Kimmel is reportedly also set to meet with Disney executives to discuss the future of his show, according to Bloomberg News.
Meanwhile, Federal Communications Commission (FCC) Chairman Brendan Carr has made it clear that this isn’t over.
“I don’t think this is the last shoe to drop,” he said in an interview with Fox News.
“This is a massive shift that’s taking place in the media ecosystem the consequences will continue to flow.”
Carr added that complaints from ABC-affiliate local news stations in Utah and Pennsylvania played a key role in Kimmel’s cancellation and suggested that it could happen again.
“We’re going to back to that era when local TV stations, judging the public interest, get to decide what the American people think,” he said.
Top Democrats have called for Carr’s resignation, but he appears to have the wholehearted support of US President Donald Trump.
Yesterday, Trump called Carr “outstanding”, “a patriot,” and “a tough guy” while speaking with reporters on Air Force One.
He also floated the idea of revoking the licenses of TV networks that air programs “against” him, a decision he said will be “up to” Carr.
“They give me only bad publicity, press.
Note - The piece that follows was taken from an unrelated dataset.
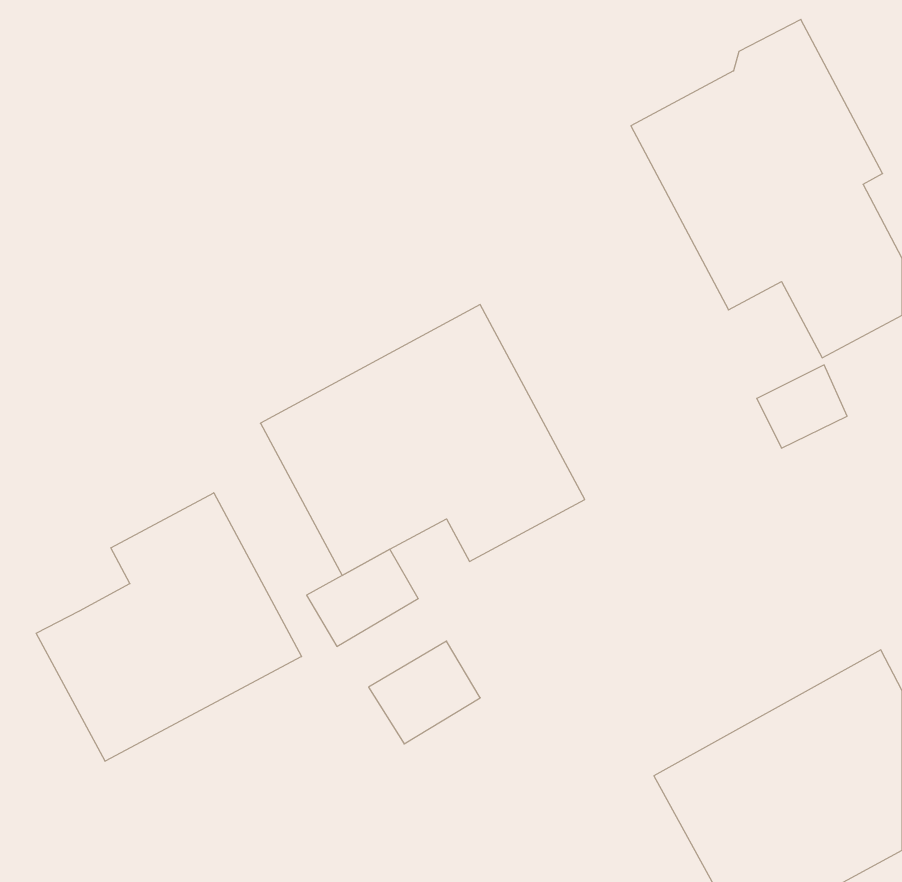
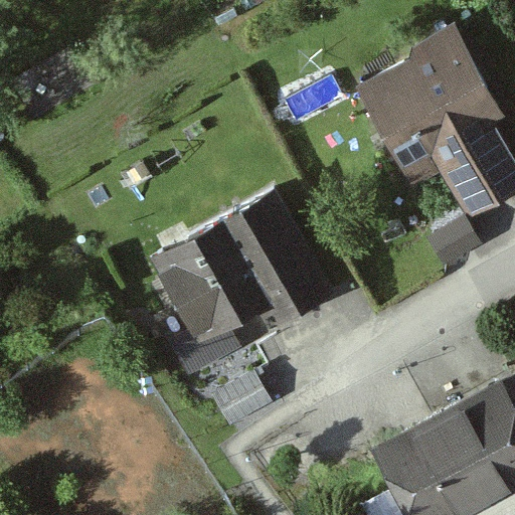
building: [36,493,302,761] -> none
I mean, they’re getting a license … I would think maybe their license should be taken away,” Trump said.
US TV networks do not have to be licensed by the government to operate.
He also claimed that licensed TV networks are “not allowed” to “hit Trump”, calling those “against” him “an arm of the Democrat party”.
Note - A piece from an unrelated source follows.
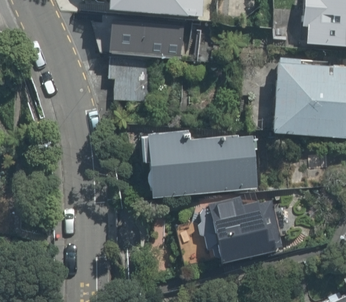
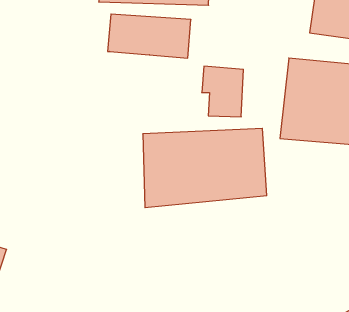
building: [108,57,146,103] -> [202,66,243,117]
building: [204,195,271,257] -> none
Trump also publicly celebrated Kimmel’s axing and called for “losers” Seth Meyers and Jimmy Fallon to face the same fate.
But a growing number of TV personalities, critics and even a former US president have thrown their support behind Kimmel in the face of his politically charged cancellation.
Former US President Barack Obama wrote on social media: “After years of complaining about cancel culture, the current administration has taken it to a new and dangerous level by routinely threatening regulatory action against media companies unless they muzzle or fire reporters and commentators it doesn’t like.
“This is precisely the kind of government coercion that the First Amendment was designed to prevent — and media companies need to start standing up rather than capitulating to it.”
Former Vice President Kamala Harris called Kimmel’s cancellation an “outright abuse of power”.
“This administration is attacking critics and using fear as a weapon to silence anyone who would speak out. Media corporations — from television networks to newspapers — are capitulating to these threats,” she wrote on social media.
“We cannot dare to be silent or complacent in the face of this frontal assault on free speech.”
USA Today’s TV Critic Kelly Lawler questioned what Kimmel’s axing could mean for the future of late-night TV in the US.
“How did we get to a place where the president of the United States is potentially influencing who gets to crack what jokes at 11:35 p.m. on weeknights?” she wrote.
“And what does it mean for the ability of comedians and entertainers to exercise their right to free speech and to speak truth to power?”
Kimmel’s show was “indefinitely preempted” by ABC and its affiliates, including Sinclair Broadcast Group, over his comments about Kirk’s death earlier this week.
Now Sinclair has issued a list of “demands” Kimmel must meet if he wants the suspension on his long-running show lifted.
One of the demands is that Kimmel “issue a direct apology to the Kirk family”.
Another would require him to make a “meaningful personal donation to the Kirk Family and Turning Point USA,” Kirk’s nonprofit that advocates conservative politics at schools across the US.